When the 20 kids lined up, Boucher took them through a ball-handling warmup that starts simple and gets progressively more challenging. Ideally, you wouldn't go to the next step until you master the one in front of you. If you can do the whole progression, it's 250 dribbles.

The steps were:

  • 25 dribbles with your dominant hand. Have your knees bent and put your non-dominant arm out to shield the ball from defenders.
  • 25 dribbles with your non-dominant hand. Same form.
  • 25 crossover dribbles (right-to-left, left-to-right, right-to-left, etc.).
  • 25 dribbles crossing over every other one (right, right-to-left, left, left-to-right, right, right-to-left, etc.).
  • 25 between-the-legs crossovers.
  • 25 behind-the-back crossovers.
  • 25 "inside-out" dribbles with your dominant hand.

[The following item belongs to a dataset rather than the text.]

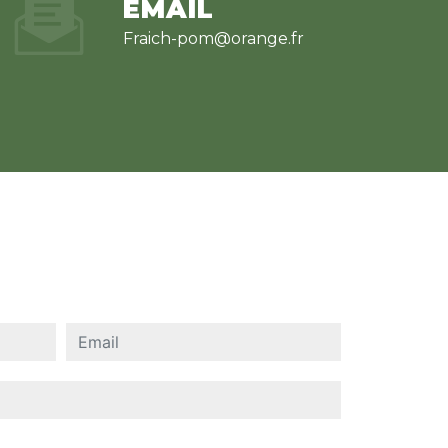
EMAIL
fraich-pom@orange.fr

Also known as the fake crossover, an inside-out dribble entails moving the ball as if you're going to cross over, but at the last minute flip your wrist so the ball stays with whichever hand you're dribbling with.
  • 25 inside-out dribbles with your non-dominant hand.
  • 25 inside-out dribbles behind the back (right inside-out, right-to-left, left inside-out, left-to-right, etc.).
  • 25 inside-out dribbles between the legs (right inside-out, right-to-left, left inside-out, left-to-right).

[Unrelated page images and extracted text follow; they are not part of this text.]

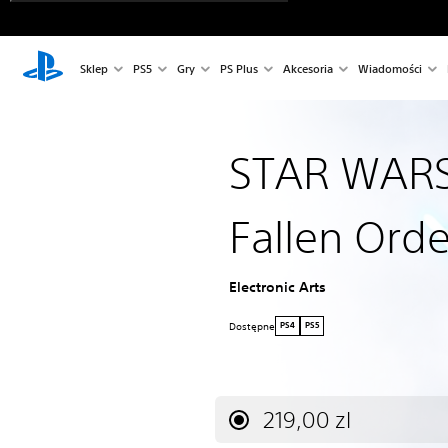
Sklep
PS5
Gry
PS Plus
Akcesoria
Wiadomości
STAR WARS 
Fallen Ord
Electronic Arts
Dostępne
PS4
PS5
219,00 zl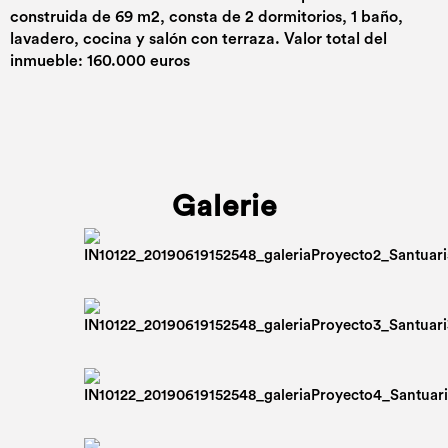
construida de 69 m2, consta de 2 dormitorios, 1 baño,
lavadero, cocina y salón con terraza. Valor total del
inmueble: 160.000 euros
Galerie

Boucher's demonstration in Los Angeles was brief, but his progressive warmup can be a long-term part of a player's training.

But it will take some practice to get it down.

"Practice is the time to mess up. It's OK to mess up," Boucher said. "When I was in the gym practicing all these moves, I messed up a lot."

Though the bread-and-butter of the streetball environment is highlight-reel (and sometimes illegal) plays, even Boucher recognizes his need to work on fundamentals.

"In the course of a (streetball) game, there's regular ball in there," Boucher said. "We're playing a regular basketball game. We just pick and choose times we want to show out. But those are the most exciting times of the game, so that's what kids want to imitate."

The Professor might be known for his flashy skills, but he's eager to let young players know that taking your ball-handling progression one step at a time is much more successful then just trying to jump to the top step.